I agree Shelly, we have Epic here also and my job is to audit (pre-bill), educate the providers on their coding/issues, and to insure that the proper coding goes out on the bill. I have seen providers who will write a novel in the patient notes for a patient who is there simply for a follow-up to check on their treatment progress, no new issues, no changes/tests/meds; however after "filling in all the boxes" and writing an extended book on the patient they end up with a very inappropriate level 5 for a visit that should have been a 2 or 3. Don't get me wrong Epic is much better than other programs that I have seen, but it is not without fault or the ability to "get what you want" out of it.
 
I realize this post is old but my answer would be YES to this. Just received an email today that Simple Visit Coding is going to be replacing the work that I and 16 others do in my department, starting tomorrow. We just implemented EPIC a month ago.
 
I'll chime in on this old post as well. EMR sucks, and I don't know how long the current state of affairs will last.

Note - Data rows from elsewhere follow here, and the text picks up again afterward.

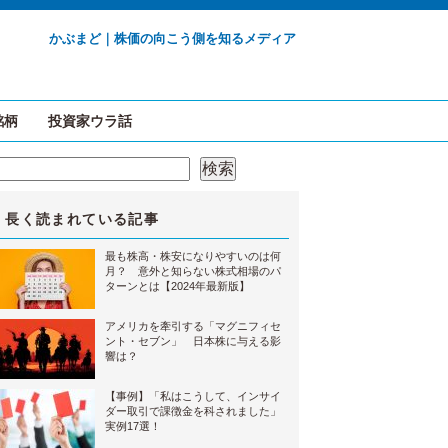
かぶまど｜株価の向こう側を知るメディア
銘柄
投資家ウラ話
検索
検索
長く読まれている記事
最も株高・株安になりやすいのは何
月？ 意外と知らない株式相場のパ
ターンとは【2024年最新版】
アメリカを牽引する「マグニフィセ
ント・セブン」 日本株に与える影
響は？
【事例】「私はこうして、インサイ
ダー取引で課徴金を科されました」
実例17選！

We only accept patients on referral from their primary doctor, with six months of treatment notes related to the reason for the referral (pain management). About 90% of what we receive are copy/paste EMR notes (or SALT - Same as Last Time), with the only thing changed being the date, and the blood pressure. I got one today that had TEN visit notes that had ZERO changes except the date and bp. Zero changes. Not a one, nada, zip.

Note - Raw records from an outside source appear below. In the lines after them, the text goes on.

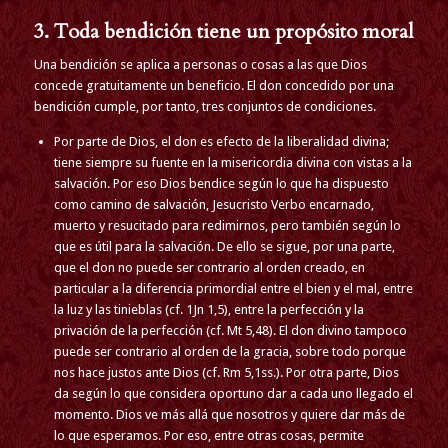
3. Toda bendición tiene un propósito moral
Una bendición se aplica a personas o cosas a las que Dios
concede gratuitamente un beneficio. El don concedido por una
bendición cumple, por tanto, tres conjuntos de condiciones.
Por parte de Dios, el don es efecto de la liberalidad divina;
tiene siempre su fuente en la misericordia divina con vistas a la
salvación. Por eso Dios bendice según lo que ha dispuesto
como camino de salvación, Jesucristo Verbo encarnado,
muerto y resucitado para redimirnos, pero también según lo
que es útil para la salvación. De ello se sigue, por una parte,
que el don no puede ser contrario al orden creado, en
particular a la diferencia primordial entre el bien y el mal, entre
la luz y las tinieblas (cf. 1Jn 1,5), entre la perfección y la
privación de la perfección (cf. Mt 5,48). El don divino tampoco
puede ser contrario al orden de la gracia, sobre todo porque
nos hace justos ante Dios (cf. Rm 5,1ss.). Por otra parte, Dios
da según lo que considera oportuno dar a cada uno llegado el
momento. Dios ve más allá que nosotros y quiere dar más de
lo que esperamos. Por eso, entre otras cosas, permite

I regularly review charges pending against doctors in my state (California) by the Medical Board to see what they are focusing on. Almost every single one I've reviewed for the last year has had, as one of the issues, obvious EMR notes that do not change from visit to visit, and the doctor gets in trouble for improper medical records.

Where am I going with this? If doctors cannot document a visit properly (whether that is because of EMR or in spite of it), then how can they properly code a visit? The documentation has to come before the coding, so if the documentation is flimsy, the coding will not be any better.
 
I lost my job but not because of EMR, but because of the hospital out sourcing to India. AAPC is allowing people from outside of the country to be certified threw them and now we are losing our jobs because they can pay them a lot less.
 
Not all the companies allow to work remote if they are not US citizens. Recently, aapc member who lives in Canada was concerned because if a person is not a US citizen he/she cannot apply for US based company.